> Fragmento del texto:
Pues bien, fíjense bien en estos datos, para la Academia Americana de Pediatría y la Sociedad Canadiense de Pediatría establece que:
– Hijos de 0 a 2 años no deben tener ningún contacto con dispositivos portátiles.
– Hijos de 3 a 5 años restringirlos a una hora por día.
– Hijos de 6 a 18 años a 2 horas por día.
La terapeuta ocupacional pediátrica, bióloga y escritora, Rowan, manifiesta que “los niños y jóvenes usan 4-5 veces más estos aparatos que la cantidad recomendada, con consecuencias graves y que con frecuencia amenazan su salud y su vida”.
La Terapeuta agrega que “como terapeuta pediátrica, estoy pidiendo a los padres, los maestros y los gobiernos prohibir el uso de todos los dispositivos de mano para los niños menores de 12 años”.
La fundación Kaiser y de “Active Healthy Kids”, en Canadá, advierten que los dispositivos portátiles están siendo usados con abuso y sin limitaciones conscientes, muy especialmente por los niños de muy corta edad.
Enfermedades que se exponen los niños al usar el teléfono
1.- Retraso en el desarrollo

Pasar tanto tiempo con alguno de estos dispositivos el niño pierde la atención y la capacidad de aprendizaje.
2.- Obesidad

El niño pierde los hábitos de practicar cualquier tipo de ejercicios.

> Lo que se pide A:
Contesta estas preguntas con lo que dice el texto sobre niños y dispositivos portátiles:
(i) ¿Cuánto tiempo al día se recomienda para hijos de 6 a 18 años?
(ii) ¿Para niños menores de qué edad pide Rowan prohibir todos los dispositivos de mano?
(iii) En el apartado "Obesidad", ¿qué pierde el niño?
> Lo que se pide B:
Resume en una sola frase más corta el párrafo del texto sobre niños y dispositivos portátiles que empieza con "La fundación Kaiser y de", sin perder sus datos principales.
> Lo que se pide C:
Sigue escribiendo el texto sobre niños y dispositivos portátiles a partir de la última frase.

> Datos extraídos:
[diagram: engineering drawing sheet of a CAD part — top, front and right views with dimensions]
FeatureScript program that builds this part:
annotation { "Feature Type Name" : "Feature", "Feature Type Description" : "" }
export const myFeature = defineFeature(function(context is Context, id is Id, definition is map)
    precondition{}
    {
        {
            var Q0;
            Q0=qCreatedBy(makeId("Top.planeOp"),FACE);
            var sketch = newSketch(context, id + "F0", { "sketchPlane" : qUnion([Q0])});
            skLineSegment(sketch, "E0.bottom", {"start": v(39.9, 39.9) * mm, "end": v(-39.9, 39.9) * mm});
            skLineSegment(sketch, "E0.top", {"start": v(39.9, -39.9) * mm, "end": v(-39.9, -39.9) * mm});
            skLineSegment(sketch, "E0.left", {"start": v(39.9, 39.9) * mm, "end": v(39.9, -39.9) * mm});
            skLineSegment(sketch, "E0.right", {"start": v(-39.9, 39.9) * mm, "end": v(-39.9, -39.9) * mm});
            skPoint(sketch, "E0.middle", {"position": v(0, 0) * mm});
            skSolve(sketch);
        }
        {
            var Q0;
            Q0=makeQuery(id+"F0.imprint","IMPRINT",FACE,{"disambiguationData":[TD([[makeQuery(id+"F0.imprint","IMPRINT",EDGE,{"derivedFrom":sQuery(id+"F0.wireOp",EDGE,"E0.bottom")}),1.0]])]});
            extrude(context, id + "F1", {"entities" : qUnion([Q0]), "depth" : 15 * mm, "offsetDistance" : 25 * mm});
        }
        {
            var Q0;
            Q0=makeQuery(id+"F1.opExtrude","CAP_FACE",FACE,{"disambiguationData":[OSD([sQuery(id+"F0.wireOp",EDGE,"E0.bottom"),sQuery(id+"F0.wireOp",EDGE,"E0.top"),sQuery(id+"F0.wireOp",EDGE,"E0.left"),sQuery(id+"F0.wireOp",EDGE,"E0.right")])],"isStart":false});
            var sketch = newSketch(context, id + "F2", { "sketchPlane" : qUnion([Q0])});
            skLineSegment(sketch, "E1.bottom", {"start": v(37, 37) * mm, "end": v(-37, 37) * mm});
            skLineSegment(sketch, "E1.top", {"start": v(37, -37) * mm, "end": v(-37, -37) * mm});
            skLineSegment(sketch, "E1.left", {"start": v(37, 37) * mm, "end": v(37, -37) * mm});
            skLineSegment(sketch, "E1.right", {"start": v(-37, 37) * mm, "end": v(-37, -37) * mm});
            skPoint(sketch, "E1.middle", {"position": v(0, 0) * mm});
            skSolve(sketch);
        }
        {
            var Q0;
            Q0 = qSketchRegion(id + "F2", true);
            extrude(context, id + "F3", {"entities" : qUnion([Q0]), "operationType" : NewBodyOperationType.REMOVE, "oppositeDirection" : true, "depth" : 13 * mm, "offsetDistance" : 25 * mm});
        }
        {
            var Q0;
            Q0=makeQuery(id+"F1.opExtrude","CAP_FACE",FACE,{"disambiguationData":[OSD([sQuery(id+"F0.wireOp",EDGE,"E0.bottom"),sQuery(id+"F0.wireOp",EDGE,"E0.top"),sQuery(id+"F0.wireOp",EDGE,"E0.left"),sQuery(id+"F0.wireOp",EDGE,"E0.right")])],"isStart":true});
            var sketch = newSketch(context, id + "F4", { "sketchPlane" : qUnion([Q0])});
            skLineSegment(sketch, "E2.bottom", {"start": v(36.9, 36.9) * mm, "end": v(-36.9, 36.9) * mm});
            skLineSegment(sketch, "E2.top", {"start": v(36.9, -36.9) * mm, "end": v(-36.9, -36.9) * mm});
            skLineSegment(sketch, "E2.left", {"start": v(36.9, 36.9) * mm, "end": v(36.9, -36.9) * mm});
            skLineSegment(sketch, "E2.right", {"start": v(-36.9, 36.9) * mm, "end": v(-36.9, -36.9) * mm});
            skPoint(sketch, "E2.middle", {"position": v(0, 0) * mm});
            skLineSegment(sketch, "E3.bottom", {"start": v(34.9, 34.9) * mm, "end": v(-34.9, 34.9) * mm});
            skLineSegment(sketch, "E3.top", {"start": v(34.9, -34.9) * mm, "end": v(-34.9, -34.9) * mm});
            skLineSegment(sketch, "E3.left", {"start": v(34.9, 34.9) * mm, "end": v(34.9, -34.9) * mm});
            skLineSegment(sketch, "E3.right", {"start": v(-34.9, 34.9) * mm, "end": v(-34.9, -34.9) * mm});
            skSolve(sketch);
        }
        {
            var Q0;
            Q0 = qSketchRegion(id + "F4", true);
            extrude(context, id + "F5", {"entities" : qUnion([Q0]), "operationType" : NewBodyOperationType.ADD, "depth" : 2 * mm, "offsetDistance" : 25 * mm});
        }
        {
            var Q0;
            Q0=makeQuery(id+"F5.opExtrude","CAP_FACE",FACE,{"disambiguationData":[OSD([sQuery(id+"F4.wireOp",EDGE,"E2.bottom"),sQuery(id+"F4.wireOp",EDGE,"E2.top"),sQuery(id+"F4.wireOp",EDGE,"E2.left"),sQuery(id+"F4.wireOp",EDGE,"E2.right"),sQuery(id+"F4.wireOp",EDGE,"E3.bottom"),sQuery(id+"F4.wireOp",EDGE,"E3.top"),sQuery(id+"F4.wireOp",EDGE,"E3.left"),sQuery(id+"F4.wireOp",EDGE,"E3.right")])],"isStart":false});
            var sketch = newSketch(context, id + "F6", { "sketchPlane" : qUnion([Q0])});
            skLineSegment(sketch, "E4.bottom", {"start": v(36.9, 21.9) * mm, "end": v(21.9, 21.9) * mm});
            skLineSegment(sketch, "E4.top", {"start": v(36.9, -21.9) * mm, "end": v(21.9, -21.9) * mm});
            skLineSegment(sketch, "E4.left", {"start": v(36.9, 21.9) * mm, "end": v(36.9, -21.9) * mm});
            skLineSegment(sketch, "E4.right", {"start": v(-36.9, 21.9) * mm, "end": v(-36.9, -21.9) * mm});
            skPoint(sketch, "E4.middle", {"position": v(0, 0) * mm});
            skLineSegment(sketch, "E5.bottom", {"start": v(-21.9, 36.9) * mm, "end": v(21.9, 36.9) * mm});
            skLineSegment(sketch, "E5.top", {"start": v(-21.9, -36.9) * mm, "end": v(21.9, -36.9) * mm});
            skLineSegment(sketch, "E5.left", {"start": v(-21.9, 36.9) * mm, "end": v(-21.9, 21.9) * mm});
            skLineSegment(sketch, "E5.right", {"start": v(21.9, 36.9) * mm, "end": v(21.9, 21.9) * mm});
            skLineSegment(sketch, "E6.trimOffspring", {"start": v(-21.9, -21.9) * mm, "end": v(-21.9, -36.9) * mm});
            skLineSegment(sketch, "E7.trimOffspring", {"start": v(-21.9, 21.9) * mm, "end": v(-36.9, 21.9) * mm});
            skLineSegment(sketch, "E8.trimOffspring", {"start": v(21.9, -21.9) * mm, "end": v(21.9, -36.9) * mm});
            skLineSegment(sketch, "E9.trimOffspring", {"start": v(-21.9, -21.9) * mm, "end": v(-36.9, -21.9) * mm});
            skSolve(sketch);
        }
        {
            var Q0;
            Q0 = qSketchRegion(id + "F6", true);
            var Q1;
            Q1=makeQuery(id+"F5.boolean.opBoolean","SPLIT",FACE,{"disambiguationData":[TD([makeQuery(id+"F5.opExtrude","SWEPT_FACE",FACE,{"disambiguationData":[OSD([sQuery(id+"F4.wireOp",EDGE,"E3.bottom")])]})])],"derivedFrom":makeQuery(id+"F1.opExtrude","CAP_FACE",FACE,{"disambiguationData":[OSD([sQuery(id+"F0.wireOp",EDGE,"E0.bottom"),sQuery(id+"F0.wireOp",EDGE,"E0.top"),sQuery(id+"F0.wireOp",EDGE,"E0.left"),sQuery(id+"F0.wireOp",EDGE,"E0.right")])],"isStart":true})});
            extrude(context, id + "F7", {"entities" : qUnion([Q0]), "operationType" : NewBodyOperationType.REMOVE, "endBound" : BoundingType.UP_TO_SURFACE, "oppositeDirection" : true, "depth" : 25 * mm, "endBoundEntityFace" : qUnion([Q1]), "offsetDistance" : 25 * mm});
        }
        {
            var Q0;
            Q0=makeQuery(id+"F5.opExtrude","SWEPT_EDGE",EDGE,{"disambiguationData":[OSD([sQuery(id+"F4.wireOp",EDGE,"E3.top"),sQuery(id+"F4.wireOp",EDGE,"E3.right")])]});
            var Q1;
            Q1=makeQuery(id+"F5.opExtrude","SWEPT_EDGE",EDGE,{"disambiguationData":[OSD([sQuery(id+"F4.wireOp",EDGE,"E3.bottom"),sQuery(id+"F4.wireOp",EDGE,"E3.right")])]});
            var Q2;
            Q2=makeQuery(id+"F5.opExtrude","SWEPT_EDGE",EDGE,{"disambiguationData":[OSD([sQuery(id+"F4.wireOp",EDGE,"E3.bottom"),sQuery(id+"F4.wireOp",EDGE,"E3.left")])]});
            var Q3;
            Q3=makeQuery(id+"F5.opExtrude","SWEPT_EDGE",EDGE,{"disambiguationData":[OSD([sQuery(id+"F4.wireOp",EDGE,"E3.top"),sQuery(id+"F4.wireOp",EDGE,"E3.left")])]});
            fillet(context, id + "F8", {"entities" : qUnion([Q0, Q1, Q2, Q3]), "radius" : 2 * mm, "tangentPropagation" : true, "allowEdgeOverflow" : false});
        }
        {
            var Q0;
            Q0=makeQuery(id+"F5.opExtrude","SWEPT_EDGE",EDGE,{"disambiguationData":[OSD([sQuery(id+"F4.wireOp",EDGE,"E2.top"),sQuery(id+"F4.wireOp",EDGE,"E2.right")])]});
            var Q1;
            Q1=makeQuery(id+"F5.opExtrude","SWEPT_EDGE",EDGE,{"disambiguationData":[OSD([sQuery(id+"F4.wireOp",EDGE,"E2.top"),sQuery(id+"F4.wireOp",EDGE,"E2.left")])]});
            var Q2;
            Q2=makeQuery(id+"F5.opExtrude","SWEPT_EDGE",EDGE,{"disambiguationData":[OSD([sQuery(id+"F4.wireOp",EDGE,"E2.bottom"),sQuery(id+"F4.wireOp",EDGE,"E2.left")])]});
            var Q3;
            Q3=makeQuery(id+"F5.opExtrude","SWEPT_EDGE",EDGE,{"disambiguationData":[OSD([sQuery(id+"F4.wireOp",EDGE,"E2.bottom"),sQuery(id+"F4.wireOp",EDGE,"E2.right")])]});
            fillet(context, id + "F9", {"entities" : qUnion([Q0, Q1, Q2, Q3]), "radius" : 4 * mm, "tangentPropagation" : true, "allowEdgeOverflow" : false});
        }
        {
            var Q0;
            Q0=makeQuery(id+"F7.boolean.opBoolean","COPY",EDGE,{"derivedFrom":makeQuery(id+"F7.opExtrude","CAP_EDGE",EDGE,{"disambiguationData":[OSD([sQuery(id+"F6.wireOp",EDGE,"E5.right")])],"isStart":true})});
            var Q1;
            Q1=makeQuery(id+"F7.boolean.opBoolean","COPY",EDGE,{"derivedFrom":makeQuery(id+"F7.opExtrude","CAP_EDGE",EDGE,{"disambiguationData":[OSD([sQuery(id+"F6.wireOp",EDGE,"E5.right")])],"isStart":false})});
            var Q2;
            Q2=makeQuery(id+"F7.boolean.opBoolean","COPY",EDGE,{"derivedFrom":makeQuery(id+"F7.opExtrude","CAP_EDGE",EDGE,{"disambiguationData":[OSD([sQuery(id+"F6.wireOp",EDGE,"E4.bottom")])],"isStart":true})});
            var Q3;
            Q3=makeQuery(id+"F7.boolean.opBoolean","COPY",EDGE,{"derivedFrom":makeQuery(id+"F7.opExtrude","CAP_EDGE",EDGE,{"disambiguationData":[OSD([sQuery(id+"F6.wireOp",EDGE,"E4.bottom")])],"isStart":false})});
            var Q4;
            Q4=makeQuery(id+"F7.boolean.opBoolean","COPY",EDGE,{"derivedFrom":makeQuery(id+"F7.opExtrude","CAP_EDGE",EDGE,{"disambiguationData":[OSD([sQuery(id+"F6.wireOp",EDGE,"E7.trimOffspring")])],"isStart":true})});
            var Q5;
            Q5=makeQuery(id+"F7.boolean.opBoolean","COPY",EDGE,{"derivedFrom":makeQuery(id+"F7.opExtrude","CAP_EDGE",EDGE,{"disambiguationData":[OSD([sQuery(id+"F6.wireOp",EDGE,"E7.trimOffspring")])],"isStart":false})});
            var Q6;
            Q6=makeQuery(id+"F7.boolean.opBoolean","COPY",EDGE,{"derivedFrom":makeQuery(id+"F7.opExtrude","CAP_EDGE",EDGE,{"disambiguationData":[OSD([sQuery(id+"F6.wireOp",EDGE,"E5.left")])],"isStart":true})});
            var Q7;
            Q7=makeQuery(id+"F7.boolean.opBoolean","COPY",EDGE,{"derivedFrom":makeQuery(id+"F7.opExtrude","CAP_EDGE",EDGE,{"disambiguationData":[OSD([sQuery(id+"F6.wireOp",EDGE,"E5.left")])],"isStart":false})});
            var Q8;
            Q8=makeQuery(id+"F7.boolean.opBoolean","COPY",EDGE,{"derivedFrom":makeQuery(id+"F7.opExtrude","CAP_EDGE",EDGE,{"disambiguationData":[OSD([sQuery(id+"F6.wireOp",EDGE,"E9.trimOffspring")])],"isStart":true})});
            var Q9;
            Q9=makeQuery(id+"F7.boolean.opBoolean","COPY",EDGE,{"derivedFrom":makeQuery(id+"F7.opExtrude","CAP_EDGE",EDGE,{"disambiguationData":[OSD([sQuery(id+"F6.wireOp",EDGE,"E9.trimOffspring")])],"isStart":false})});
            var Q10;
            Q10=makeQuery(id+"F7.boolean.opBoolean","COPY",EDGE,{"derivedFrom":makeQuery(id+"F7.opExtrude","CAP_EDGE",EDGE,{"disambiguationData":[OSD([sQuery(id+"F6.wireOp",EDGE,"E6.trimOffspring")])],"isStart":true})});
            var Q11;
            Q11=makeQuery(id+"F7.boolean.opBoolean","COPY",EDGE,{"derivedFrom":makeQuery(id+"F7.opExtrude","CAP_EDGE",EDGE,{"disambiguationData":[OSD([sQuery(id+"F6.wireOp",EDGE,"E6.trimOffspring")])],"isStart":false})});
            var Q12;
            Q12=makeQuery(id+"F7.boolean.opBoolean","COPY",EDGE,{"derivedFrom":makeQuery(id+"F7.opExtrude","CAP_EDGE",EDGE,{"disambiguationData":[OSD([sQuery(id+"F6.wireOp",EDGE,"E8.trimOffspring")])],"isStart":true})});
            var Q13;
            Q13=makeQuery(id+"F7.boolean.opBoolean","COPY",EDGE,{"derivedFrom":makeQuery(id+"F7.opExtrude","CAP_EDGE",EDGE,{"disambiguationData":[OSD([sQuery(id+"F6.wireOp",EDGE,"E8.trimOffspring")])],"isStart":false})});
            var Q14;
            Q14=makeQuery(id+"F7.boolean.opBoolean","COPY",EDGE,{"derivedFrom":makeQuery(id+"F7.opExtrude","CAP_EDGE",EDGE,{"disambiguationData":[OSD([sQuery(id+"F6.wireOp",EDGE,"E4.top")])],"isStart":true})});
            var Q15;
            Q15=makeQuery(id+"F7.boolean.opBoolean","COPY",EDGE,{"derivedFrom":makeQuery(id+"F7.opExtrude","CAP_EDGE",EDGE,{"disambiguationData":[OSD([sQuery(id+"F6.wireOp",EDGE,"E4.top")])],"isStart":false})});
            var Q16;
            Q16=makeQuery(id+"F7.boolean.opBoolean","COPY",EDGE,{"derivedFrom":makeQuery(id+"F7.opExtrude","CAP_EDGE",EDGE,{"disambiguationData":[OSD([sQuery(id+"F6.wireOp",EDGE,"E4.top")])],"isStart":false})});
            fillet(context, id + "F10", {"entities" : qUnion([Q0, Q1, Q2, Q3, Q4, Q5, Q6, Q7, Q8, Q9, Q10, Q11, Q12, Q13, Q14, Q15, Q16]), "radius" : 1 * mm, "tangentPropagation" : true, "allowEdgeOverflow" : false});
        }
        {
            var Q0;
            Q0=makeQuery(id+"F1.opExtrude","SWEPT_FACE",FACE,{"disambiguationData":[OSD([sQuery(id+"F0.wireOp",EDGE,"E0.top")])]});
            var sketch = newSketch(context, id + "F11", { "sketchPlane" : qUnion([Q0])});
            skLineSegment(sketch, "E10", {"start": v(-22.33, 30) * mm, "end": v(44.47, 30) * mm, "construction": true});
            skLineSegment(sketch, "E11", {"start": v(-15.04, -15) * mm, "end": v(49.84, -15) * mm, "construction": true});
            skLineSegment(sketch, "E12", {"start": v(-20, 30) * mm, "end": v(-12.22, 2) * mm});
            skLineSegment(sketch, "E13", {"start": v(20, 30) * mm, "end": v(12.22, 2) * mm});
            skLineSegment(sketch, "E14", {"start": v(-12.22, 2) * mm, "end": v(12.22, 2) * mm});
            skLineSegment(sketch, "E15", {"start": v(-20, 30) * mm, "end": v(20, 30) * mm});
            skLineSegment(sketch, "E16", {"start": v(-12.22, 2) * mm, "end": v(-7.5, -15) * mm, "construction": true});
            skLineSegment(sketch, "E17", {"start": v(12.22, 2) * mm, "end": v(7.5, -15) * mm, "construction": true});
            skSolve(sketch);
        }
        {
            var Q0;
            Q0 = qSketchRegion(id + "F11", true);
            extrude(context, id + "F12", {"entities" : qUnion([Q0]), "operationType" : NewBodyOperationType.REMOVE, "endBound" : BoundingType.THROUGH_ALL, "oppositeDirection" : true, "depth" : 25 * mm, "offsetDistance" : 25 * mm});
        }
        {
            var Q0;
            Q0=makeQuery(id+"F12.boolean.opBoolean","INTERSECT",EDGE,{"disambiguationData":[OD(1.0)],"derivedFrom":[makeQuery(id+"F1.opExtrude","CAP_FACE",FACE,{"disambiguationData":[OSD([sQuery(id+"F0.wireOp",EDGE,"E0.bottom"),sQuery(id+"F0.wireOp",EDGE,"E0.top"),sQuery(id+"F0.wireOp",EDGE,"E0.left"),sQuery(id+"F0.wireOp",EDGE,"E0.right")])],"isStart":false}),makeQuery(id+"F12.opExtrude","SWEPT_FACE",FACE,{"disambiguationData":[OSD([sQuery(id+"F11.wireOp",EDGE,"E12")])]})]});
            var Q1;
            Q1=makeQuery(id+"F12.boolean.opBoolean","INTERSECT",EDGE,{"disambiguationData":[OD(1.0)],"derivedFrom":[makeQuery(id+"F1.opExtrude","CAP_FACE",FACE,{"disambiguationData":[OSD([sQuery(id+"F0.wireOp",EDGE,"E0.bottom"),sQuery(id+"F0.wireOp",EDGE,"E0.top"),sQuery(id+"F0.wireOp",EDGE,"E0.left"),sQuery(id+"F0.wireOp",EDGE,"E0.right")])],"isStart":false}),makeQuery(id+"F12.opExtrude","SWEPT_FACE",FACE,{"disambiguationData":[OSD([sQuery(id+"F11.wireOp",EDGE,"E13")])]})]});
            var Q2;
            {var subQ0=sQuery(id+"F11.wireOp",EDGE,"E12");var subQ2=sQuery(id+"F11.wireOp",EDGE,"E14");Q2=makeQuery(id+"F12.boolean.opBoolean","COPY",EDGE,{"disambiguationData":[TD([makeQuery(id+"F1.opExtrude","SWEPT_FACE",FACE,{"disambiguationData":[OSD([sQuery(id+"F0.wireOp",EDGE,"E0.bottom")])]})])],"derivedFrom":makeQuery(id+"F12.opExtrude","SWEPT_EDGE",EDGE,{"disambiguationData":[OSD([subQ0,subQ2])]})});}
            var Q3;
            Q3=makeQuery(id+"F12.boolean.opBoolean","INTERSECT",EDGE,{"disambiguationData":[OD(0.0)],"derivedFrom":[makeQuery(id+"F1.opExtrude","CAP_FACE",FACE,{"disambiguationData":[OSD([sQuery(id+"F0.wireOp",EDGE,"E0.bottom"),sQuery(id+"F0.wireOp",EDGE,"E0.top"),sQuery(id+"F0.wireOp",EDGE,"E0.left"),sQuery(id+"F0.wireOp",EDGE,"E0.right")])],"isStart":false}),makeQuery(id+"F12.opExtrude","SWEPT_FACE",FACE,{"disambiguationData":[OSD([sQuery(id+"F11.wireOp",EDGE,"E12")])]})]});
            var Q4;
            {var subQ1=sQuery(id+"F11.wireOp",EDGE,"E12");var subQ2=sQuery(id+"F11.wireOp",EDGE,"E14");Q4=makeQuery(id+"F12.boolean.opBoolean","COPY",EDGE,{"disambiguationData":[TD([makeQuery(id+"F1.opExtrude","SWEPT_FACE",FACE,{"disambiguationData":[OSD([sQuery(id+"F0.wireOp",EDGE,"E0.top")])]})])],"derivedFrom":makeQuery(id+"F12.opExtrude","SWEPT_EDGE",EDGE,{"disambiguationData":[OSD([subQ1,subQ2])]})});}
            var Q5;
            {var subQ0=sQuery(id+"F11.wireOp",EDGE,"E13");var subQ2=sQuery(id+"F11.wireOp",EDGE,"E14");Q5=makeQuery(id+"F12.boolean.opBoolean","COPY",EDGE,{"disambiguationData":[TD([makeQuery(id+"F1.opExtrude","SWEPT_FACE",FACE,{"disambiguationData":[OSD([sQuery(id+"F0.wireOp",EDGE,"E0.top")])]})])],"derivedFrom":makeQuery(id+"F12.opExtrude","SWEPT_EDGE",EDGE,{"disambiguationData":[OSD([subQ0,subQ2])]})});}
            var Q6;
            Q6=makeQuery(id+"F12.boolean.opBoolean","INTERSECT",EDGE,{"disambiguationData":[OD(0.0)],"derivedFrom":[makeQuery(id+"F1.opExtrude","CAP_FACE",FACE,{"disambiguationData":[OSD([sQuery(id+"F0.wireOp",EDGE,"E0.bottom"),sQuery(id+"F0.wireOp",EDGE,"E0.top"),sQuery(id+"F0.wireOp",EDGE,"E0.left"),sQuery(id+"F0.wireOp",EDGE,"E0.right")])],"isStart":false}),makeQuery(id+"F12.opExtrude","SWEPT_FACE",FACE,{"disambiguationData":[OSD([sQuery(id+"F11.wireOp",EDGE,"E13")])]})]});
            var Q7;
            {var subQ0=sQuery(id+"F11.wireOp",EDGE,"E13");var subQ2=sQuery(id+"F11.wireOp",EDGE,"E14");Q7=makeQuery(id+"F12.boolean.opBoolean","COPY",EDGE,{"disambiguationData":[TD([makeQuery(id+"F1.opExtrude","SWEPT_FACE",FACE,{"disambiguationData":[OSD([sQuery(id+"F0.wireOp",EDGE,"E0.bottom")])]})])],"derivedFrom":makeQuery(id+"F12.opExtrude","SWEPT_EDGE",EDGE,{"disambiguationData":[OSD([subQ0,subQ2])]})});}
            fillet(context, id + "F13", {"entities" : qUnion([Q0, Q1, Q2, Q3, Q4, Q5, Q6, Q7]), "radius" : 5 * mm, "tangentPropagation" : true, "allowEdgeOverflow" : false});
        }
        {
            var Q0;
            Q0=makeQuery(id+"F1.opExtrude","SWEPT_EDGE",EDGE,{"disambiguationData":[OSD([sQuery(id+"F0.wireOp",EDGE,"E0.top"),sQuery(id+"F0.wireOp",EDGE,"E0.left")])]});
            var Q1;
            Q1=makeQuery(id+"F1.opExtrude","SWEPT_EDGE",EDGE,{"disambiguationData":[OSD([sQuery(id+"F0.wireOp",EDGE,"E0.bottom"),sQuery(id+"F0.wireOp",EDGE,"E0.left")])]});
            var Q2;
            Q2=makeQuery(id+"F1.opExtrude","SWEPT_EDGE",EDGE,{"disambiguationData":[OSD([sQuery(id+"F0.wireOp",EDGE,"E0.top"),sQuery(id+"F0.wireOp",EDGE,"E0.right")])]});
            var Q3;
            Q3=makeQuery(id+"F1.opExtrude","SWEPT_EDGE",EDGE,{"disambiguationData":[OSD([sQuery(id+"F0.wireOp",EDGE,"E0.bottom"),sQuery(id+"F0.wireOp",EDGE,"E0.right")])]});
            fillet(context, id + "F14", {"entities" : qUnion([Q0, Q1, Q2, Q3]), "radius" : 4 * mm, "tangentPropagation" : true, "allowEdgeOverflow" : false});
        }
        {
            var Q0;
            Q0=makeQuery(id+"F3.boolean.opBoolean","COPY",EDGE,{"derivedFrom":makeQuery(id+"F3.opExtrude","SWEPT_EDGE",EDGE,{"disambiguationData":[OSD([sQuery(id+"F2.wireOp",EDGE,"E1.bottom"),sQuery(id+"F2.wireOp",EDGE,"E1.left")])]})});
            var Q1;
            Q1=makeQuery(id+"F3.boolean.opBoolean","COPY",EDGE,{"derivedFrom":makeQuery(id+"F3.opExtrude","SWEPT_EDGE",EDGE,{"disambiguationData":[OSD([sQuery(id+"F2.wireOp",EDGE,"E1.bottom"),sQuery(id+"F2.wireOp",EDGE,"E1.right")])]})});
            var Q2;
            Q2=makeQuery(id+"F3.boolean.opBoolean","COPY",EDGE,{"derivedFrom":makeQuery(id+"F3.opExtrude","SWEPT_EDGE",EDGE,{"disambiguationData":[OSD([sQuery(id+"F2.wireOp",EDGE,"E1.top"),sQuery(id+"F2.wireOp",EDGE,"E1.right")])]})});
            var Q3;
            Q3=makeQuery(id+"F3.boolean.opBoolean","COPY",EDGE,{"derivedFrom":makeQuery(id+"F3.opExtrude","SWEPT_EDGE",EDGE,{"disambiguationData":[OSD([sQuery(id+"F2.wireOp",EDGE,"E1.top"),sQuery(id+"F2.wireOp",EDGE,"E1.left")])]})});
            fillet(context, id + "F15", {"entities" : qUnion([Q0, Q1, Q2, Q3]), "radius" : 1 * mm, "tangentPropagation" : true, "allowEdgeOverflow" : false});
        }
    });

> Resultado A:
(i) 2 horas por día.
(ii) Menores de 12 años.
(iii) Los hábitos de practicar cualquier tipo de ejercicios.

> Resultado B:
La fundación Kaiser y "Active Healthy Kids", en Canadá, advierten que se abusa de los dispositivos portátiles sin límites conscientes, sobre todo en niños muy pequeños.

> Resultado C:
3.- Trastornos de sueño

Cuando el niño se mantiene ocupado por la distracción de juegos o cualquier aplicación tienden adormir demasiado tarde o hasta quizá no duerma, trayendo como consecuencia un desorden el sueño y en otros casos hasta insomnio.
4.- Agresión

El no dormir ocasiona mal humor y por ende el niño va a manifestar algún tipo de molestia mediante la agresividad.
5.- Adicción y ansiedad

Por el incontrolado uso llegara a existir un momento en el que en niño no desarrollará una dependencia a estos aparatos.
6.- Emisión de radiación y cáncer

James McNamee, de “Health Canada”, en octubre de año 2011 emitió una advertencia de precaución que indica: “Los niños son más sensibles a una variedad de agentes que los adultos ya que sus cerebros y sistemas inmunes todavía se están desarrollando, por lo que no se puede decir que el riesgo sería igual para un adulto que para un niño”.